Given instruction 1: Copy the records from their first line through the line containing "family: Pterophoridae", including both of those lines.

Excerpt to read:
[START]

# New Member - Looking for advice.



## cpu.slave (Jan 9, 2014)

Hi - New poster here but have been doing a lot of reading! Hopefully my use of the terminology is correct but if it's confusing, let me know and I'll try to explain myself more clearly. 

Long story short - I recently dusted off the collection (mainly HO scale) after many years and decided it was time to build a layout to actually enjoy it again. While trying to find some track configuration ideas online I came across DCC and after much thought decided to give it a try. 

So far I decided to build with 3 4'x8' arranged in an 'H' shape, with the connecting section set 3 inches lower than the 2 'sides' to ease in landscape design. I have completed the bench work and set up 1-1/2 inch extruded foam over 1/2 inch ply as my starting point. Since I'm just getting started with DCC my plan is to run one larger track design for that and a couple of separate and isolated track designs to run my old DC gear. I was wondering if anyone has done this (separate DCC and DC track runs on same master layout) and would have some advice (pro or con) before I commit?

In my current designs I am planning where these sections could connect at a later time if I decide to expand the DCC to the DC areas, and am taking wiring into consideration as well. Anything else I might be missing? Any suggestions or other advice?? 

Thanks!


----------



## DonR (Oct 18, 2012)

If you saying that you plan to have 2 layouts; one
DC and one DCC on the same tables, but NOT connected 
together, that would work nicely. But it seems that
you would have some complex problems with switching
and the like. You would have limited use of cars and
also of access to some yards and spurs.

What is usually the best way to use both DC and DCC
trains is to have one layout, but with switches on
some sections such as yard spurs, that can be 'turned
off". Then the master buss would be fed thru
a double pole double throw switch. That would
determine how the layout was powered. 

You would herd all of your DC locos to the spurs that
have been turned off to run your DCC locos. Then
do the same for the DCC'ers when you run DC. That
way you have full use of all of your cars and all of
your yards and industries for both power systems.

Neither type of loco should be on a track live with the
wrong power.

I sure do like your H layout idea, especially the
'drop center' that will afford bridges, trestles and other
scenics that you can't do if all was the same level.

Don


----------



## sstlaure (Oct 12, 2010)

Let me ask this.....how much room do you have to work with? My opinion is that you can have a much more enjoyable layout with narrow (compared to a 4' deep table) shelves along the wall with a peninsula coming into the room.

It sounds like you are running 8'x16' footprint (3-4x8 in an H) - With the walkaround space required along the edges included, you're probably looking at 12x20 with only a 2' perimeter.

That's plenty of room to have a really cool planned layout (more like trains moving through terrain than going around the table in a circle.)


----------



## cpu.slave (Jan 9, 2014)

@DonR - yes, separate layouts to simultaneously run DCC and DC. I understand DCC and DC don't mix. I'm still planning with future in mind so I would have a couple of 'construction areas' where I could add a section of track and some simple wiring changes to connect it all up to run one way or the other. Years back, I ran 3 separate layouts on a single 4x8 and really enjoyed it, even with the lack of access and car sharing.

[END]

Given instruction 2: In the forum thread above, restate more briefly the paragraph beginning "What is usually the best way to use both DC and DCC", keeping its main facts.

Data rows:

[START]

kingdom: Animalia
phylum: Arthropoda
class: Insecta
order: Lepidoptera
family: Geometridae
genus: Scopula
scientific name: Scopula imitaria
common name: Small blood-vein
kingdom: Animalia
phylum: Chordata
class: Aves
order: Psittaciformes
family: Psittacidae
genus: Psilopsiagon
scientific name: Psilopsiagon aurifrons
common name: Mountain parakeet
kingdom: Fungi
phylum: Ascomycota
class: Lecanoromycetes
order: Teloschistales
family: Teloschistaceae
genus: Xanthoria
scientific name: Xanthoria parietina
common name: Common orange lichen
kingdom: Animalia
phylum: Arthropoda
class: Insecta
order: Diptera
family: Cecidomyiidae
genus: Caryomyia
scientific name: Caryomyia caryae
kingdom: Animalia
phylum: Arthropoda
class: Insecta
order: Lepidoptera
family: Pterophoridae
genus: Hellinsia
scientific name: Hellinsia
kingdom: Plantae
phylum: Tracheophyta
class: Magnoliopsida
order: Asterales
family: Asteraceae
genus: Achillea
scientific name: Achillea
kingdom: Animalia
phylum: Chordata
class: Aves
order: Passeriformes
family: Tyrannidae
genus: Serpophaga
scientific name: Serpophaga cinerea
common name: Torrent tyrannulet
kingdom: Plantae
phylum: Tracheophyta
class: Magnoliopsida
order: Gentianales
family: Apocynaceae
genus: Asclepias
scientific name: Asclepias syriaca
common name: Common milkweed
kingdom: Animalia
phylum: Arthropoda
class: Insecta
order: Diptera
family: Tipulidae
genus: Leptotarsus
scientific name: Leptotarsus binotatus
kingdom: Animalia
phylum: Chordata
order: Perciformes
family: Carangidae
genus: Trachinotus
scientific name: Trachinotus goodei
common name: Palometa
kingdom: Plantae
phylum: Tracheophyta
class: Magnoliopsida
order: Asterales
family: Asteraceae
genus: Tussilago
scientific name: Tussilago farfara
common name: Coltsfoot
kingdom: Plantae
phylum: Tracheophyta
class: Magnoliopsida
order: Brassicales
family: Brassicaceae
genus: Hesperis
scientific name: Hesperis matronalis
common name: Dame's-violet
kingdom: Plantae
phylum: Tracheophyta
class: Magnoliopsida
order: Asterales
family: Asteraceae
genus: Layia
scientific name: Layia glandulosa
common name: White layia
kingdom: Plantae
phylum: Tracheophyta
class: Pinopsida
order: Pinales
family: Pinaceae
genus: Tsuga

[END]

Task answer 1:
kingdom: Animalia
phylum: Arthropoda
class: Insecta
order: Lepidoptera
family: Geometridae
genus: Scopula
scientific name: Scopula imitaria
common name: Small blood-vein
kingdom: Animalia
phylum: Chordata
class: Aves
order: Psittaciformes
family: Psittacidae
genus: Psilopsiagon
scientific name: Psilopsiagon aurifrons
common name: Mountain parakeet
kingdom: Fungi
phylum: Ascomycota
class: Lecanoromycetes
order: Teloschistales
family: Teloschistaceae
genus: Xanthoria
scientific name: Xanthoria parietina
common name: Common orange lichen
kingdom: Animalia
phylum: Arthropoda
class: Insecta
order: Diptera
family: Cecidomyiidae
genus: Caryomyia
scientific name: Caryomyia caryae
kingdom: Animalia
phylum: Arthropoda
class: Insecta
order: Lepidoptera
family: Pterophoridae

Task answer 2: The usual best way to run both DC and DCC trains is a single layout with switches that can turn off certain sections, such as yard spurs, and a master bus fed through a double pole double throw switch that determines how the layout is powered.